Старцы в ответ сказали мне в утешение, что по их мнению, Бог не осудит меня, потому что Он Сам сказал устами любимого своего ученика апостола Иоанна: «Нет больше той любви, как если кто положит душу свою за друзей своих». А погибнуть я мог бы в первую очередь.
В дальнейшем пути Господь хранил нас, и мы, направляясь на Север, въехали в земли Великого Новгорода. По дороге один священник посоветовал нам определиться во вновь открытый мужской монастырь, откуда ушла воинская часть: монастырские стены и здания там хорошо сохранились, но братии собралось еще мало, а настоятелем монастыря игумен Паисий – монах благочестивый и строгой жизни, к которому и следует нам обратиться; этот монастырь славен еще тем, что в соборе покоятся мощи святого Новгородского угодника и чудотворная икона Божией Матери «Взыскание погибших».

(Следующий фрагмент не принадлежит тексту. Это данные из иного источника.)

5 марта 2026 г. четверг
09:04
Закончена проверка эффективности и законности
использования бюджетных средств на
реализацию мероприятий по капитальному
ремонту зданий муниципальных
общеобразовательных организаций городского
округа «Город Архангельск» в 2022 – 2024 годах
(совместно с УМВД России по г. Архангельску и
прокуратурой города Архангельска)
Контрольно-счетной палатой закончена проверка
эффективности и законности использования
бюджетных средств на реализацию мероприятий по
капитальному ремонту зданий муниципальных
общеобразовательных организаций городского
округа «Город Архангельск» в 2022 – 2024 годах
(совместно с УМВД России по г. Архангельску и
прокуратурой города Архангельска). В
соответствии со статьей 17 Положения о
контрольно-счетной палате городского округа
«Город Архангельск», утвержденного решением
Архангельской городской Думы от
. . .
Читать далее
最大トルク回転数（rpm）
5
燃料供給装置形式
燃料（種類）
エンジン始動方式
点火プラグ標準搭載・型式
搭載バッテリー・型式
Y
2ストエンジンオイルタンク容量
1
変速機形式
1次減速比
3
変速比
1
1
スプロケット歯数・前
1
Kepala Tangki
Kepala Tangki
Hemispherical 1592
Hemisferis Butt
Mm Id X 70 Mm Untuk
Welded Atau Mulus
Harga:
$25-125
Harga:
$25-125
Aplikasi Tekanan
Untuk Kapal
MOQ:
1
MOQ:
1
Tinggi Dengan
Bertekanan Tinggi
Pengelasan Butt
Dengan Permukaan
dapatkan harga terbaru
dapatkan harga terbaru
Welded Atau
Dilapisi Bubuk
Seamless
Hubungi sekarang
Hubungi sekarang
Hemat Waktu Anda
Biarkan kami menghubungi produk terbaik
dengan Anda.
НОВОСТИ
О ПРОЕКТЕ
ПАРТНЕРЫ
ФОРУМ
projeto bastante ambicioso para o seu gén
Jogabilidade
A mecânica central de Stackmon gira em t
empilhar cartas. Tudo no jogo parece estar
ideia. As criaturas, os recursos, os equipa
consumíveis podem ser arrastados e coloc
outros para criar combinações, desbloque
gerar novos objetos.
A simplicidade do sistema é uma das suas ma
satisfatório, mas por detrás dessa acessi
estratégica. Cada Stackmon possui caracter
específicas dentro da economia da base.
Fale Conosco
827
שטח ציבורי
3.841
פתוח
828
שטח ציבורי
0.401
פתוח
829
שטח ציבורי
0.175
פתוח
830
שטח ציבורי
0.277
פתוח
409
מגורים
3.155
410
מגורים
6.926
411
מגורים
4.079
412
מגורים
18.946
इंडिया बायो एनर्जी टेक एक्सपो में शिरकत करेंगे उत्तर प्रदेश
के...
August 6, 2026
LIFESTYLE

Нашему джипу оказались не страшны разбитые проселочные дороги, и в конце концов мы остановились у святых монастырских ворот. Отец Власий надел новую рясу, наперсный крест, монашеский клобук и отправился на переговоры с настоятелем монастыря. Его не было целый час. Но вот монастырские ворота со скрипом отворились, и мы въехали на монастарский двор. Нас встречала малочисленная братия монастыря во главе с игуменом Паисием, благословлявшим нас большим напрестольным крестом. Он обнял и расцеловал нас всех – и мы приложились ко кресту и к раке со святыми мощами угодника Божия. Потом нас повели в трапезную, где после благодарственного молебна мы вкусили монастырский обед. Отец Власий был назначен благочинным монастыря, троим нашим старцам дали послушание в соборе, а меня определили монастырским шофером и еще смотрителем за порядком в соборе и на монастырском дворе. Жучку тоже поставили на довольствие. Отцу Власию игумен отвел особую келью, а нас четверых пока поместил в одной просторной келье.
Через год я принял иноческий постриг и облачился в рясу и клобук. На оставшиеся пять тысяч долларов я купил для монастыря грузовую машину, и меня стали называть «отец-водитель». О прежней своей жизни не вспоминаю и не жалею, и благодарю Господа за то, что благоволил мне приобщиться к благодатной монастырской жизни.